Die erwähnten einander widerstreitenden und durchaus ins Handwerk pfuschenden Kräfte, die sich trotz Konformitätsdruck zu etablieren verstanden, wohl nicht zuletzt aus den unaufgelösten gesellschaftlichen Widersprüchen heraus, blieben allerdings in ihrem Handeln eben jenem eingemahnten Harmoniebedürfnis unterworfen, was wiederholt folgende Ergebnisse zeitigen konnte: „Wieder einmal war in einem Zustand oberflächlicher Einmütigkeit eine Entscheidung von großer Tragweite gefällt worden.“(S. 101) Kann man vor diesem Hintergrund die Epoche der politischen Morde in den 1930er Jahren als ein Wiederaufleben der Ninja-Taktik deuten, deren Zweck die Mitteln heiligte, solange die wahren Drahtzieher weder je mit dem Zweck noch mit den Mitteln in Zusammenhang gebracht wurden?

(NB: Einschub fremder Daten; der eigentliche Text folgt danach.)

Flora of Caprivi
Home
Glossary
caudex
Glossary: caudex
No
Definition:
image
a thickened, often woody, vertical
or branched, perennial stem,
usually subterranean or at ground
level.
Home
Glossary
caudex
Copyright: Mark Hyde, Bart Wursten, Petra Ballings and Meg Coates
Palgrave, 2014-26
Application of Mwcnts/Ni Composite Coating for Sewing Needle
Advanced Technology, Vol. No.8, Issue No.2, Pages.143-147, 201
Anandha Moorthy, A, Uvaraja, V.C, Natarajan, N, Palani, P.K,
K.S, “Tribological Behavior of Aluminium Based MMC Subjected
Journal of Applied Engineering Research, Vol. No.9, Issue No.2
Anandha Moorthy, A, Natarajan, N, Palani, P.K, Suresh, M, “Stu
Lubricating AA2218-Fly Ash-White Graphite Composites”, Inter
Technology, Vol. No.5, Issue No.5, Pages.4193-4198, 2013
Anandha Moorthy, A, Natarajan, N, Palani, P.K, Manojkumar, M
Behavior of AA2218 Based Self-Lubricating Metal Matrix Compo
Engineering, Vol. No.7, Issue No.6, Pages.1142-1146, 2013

Resümee: Zweifellos hat es in Zeiten des Pazifischen Krieges verbrecherisch handelnde Japaner gegeben (mehr als genug, worauf jüngst wieder ein Veteran in der Asahi Shimbun hingewiesen hat [„Ex-Soldier regrets atrocities“ von Maki Okubo, Asahi Shimbun, 18.8.2010]), zu den ‚bösen Jungs’ ist der Tennō Hirohito aber wohl eher nicht zu zählen. Dass es in Japan Kräfte gab, die aus ihrer Gegnerschaft zum Krieg kein Hehl machten, darüber herrscht kein verbreitetes Bewusstsein, noch dass diese Kräfte Wesentliches zur Verständigung mit den USA nach 1945 beitrugen und somit die Grundlage für die Bündnispolitik der beiden Mächte im pazifischen Raum legten. Gerhard Krebs’ monumentales Werk leistet einen nicht zu ignorierenden Beitrag diese und andere Wissenslücken zu schließen.